To analyze this model the authors drop the l, m dependence obtaining the Hamiltonian H= (U V+ VU)/2 that Berry and Keating conjectured to be related to Riemann hypothesis (this is the famous xp model) [10,11]. More explicitely, these authors proposed that a certain quantization of H= xp would yield a discrete spectrum given by the non trivial zeros of the Riemann zeta function. To do so, Berry and Keating imposed certain boundary conditions on the wave function but they were not consistent. The aim of the authors in this paper is to find consistent boundary conditions for the UV (i.e. xp) Hamiltonian that would yield the Riemann zeros in the spectrum. Those boundary conditions are derived from the gauging of the CPT symmetry in quantum gravity, that several authors have proposed in the past.
I find very appealing the ideas proposed in this paper, specially the connection between the near-horizon dynamics and the xp Hamiltonian. However, I do not
agree with the conclusion, namely that imposing the CPT symmetries yield boundary conditions that discretize the spectrum that then corresponds to the zeros of the Riemann zeta function or the Dirichlet beta function.
Let me explain this statement in detail. The problem is how the discrete symmetry T^+_2 is implemented. The authors say that it leaves the center (U,V)=(0,0) invariant, but using eq. (10) one obtains (0, infinity) under the transformation. I understand that the goal of the authors is to adapt somehow, in the blackhole geometry, the Berry-Keating idea of the Planck cell, but this is not well explained in the manuscript. I suggest the authors to clarify this part. Let me assume for the time being that there are indeed consistent boundary conditions based on CPT. These conditions lead to eq.(14) that the authors arguee is satisfied provided the energy E is the imaginary part of a Riemann zero. It is not clear that this is the case. First of all, the lhs of this equation depends on V while the rhs depends on U. I guess, one has to impose that |UV| = h and then use equations (12) and (13). If so, please do it explictely. But the main problem here is that for a Riemann zero the lhs and rhs of eq.(14) actually vanish, so is not clear that this is an eigenvalue equation.

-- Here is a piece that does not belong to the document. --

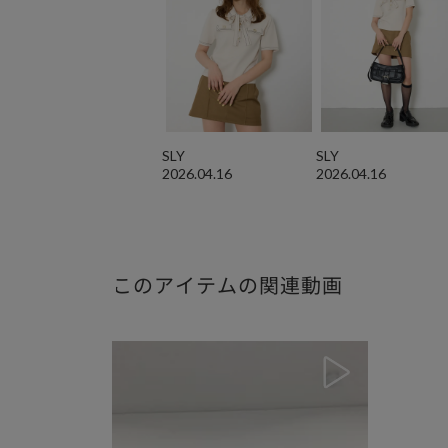
SLY
SLY
2026.04.16
2026.04.16
このアイテムの関連動画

Can one write (14) as zeta(1/2 + i E)=0? Something like this also appears in the Berry-Keating paper, where a condition was derived so that the wave function vanishes (see eq.(25) and below of [10}). The vanishing of the lhs and rhs could rather be interpreted, not as bound states, but as missing states along the lines of Connes spectral realization ot the Riemann zeros. If this were the case it would be a very interesting result too.

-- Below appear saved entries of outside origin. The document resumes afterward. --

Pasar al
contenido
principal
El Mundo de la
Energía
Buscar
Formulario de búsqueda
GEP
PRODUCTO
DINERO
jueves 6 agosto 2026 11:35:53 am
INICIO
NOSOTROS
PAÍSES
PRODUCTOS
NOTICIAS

The paper satisfies the general criteria for publication in this journal, but before acceptance the authors have to answer the questions posed above.
1) After eq.(5) it is said that region II in the Penrose diagram corresponds to U > 0 and V < 0. I think there is V >0.
2) At the top of page 5 it is written:
“Demanding complete conformal invariance on the wavefunctions trivialises them.”
What is meant by that?
3) In page 5 it is given the CPT transformation of the wave function. They should be given both for psi(U) and psi(V) independently since they are conjugate variables.